いつごろからか、わたしは神社というものがよくわからなくなっていました。
昔は神様が好き好んで居るきれいな場所だと思っていたのですが、
神社のそばによくないものの気配があったとか、
くだぎつねを飼っているとか
神様を利用してなにかをするとかを聞いているうちに、
もしかしたら神が好きで居る場所ではなく、
神を利用するために閉じ込めておく場所なのかもしれないとも思うほどでした。
でもこのまえ、ふとネットで神社についての話を目にしたとき、
ようやく神社というものが自分の中で理解できました。
簡単に言えば、神社とは、『人間側ではない世界寄りにされた場所』
という感じなのだそうです。
そして常駐しているわけでない神様が『来る』場所なのだそうです。
でも神社として人の世でない場所としたあとで正しく扱われないと、
荒れた廃墟にばかたちが寄ってくるように、
向こうの世界の悪いものも寄ってくるようです。
わたしの持っていた『神様は神社に常駐している』という認識が
すべてを狂わせていたのだとわかりました。
神様が神社に常駐していると、分社という考えが理解できません。
A神社に神様がいるなら、同じ神様をまつるB神社には神様がいるわけありません。
なのになぜ、B神社は同じ神様をまつろうとしているのだろうと
長いこと考えてきました。
でも、来るところと考えると、矛盾が解消できます。
ある神様をまつるということは、別の神様をまつっているのではないという
なにか証が必要になるはずです。
または、別の神様ではなく、まつっているその神様が
あやまたず来るためのなにかが必要であるはずです。
人が誰かに思いをはせるとき、相手に思いを寄せるときを考えれば、
どうでしょうか?
誰かに自分を思い出して欲しいときはどうでしょうか。
今なら写真を見るのが多そうですが、すこし前や、
神様のころの前にはそんなものはありません。
現代だって、恥ずかしくて面と向かって写真なんて撮れない相手も
いることでしょう。
そういうときに誰かを思い出すには、物を使います。
たとえば、あの人が拾ってくれた消しゴムとか、
あの人が書いてくれた寄せ書き、とか。
逆に、遠く離れる前に恋人に渡す場合などは、
「わたしを思い出すよすがにしてください」
と、自分の髪を切って渡したり、大事にしている笛を渡したりする
シーンは物語にも出てきます。
『よすが』、頼りとなるもの。
人が神様に思いを寄せるときに頼りとなるもの。
神様が自分をまつるお社に降りてくるための頼りとなるもの。
それは、たとえば神の象徴であるものであったり、
ご神体であったりするのでしょう。
たとえば太陽は、丸くてまぶしく光ります。
そういう神様の象徴は、丸くてまぶしく光る、鏡であることもあります。
象徴としてそれがまつられることもあれば、
その鏡自体が神様として、また、神様の一部のように
まつられていることもあります。
そういった物が『よすが』です。
『よすが』。
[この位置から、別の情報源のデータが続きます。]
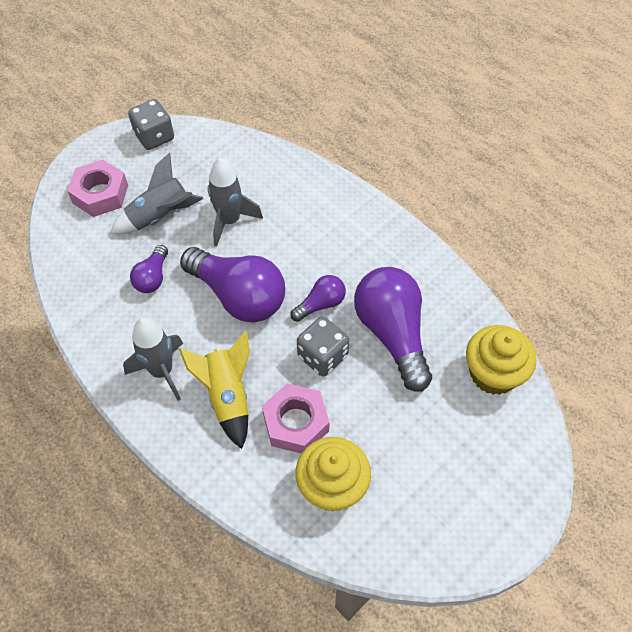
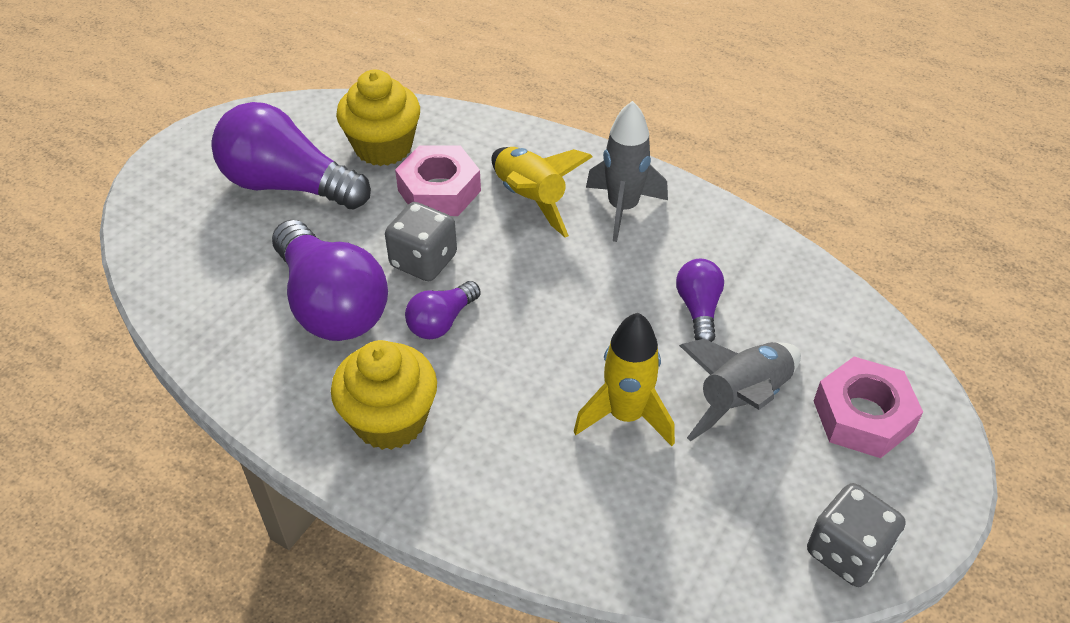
camera: 165 degrees right, 10 degrees down
(230, 221) = (625, 415): grey rocket -> yellow rocket
(238, 296) = (564, 309): purple light bulb -> purple light bulb (288, 185)
(493, 373) = (189, 284): yellow cupcake -> yellow cupcake (390, 420)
漢字で書けば『縁』。
たとえば神様が、「力を貸してやるから、ここに社をたてて
わたしを祭れ。よすがにとこの鏡をやろう」と言って鏡をくれると――
そこで、よすがが始まるわけです。
始まり、というのを別の言葉であらわすと、
『始まりと終わり』という熟語でもあるように『起結』。
文章のはじまりと発展、ひねりと終わりをあらわすのは『起承転結』。
つまり、よすがの始まりと書いて『縁起』。
神社にはよくどうやって神様との縁がはじまったか、
どういう縁で神社ができたかを説明するものがありますが、
あれの名前は『神社の縁起』ですね。
ようやく自分の中でつながりました。
現代では
「やめてくれ、縁起でもない」
と言ういいかたのほうが馴染み深くなり、
縁起といえば『いいこと』というような意味になりがちですが、
本来の意味の縁起とは『よすがが発生すること』というだけで、
いいかわるいかの判断は含まれない、平らなことばです。
そんな神様の社で、分社といえば、
わたしは神を分割してわけるイメージですごく嫌だったのですが、
よすがに考え至ると、たとえばオリンピックの聖火を
大元から周りへ分け与えるように、
その神にまつわるなにがしかをわけあたえているのだとわかりました。
神がばらばらにされるわけではないので神にダメージはなく、
むしろ数多くあがめられることで、神としての力も上がる、
望ましいことかもしれないと思えるようになりました。
考えがまとまってすっきりしました。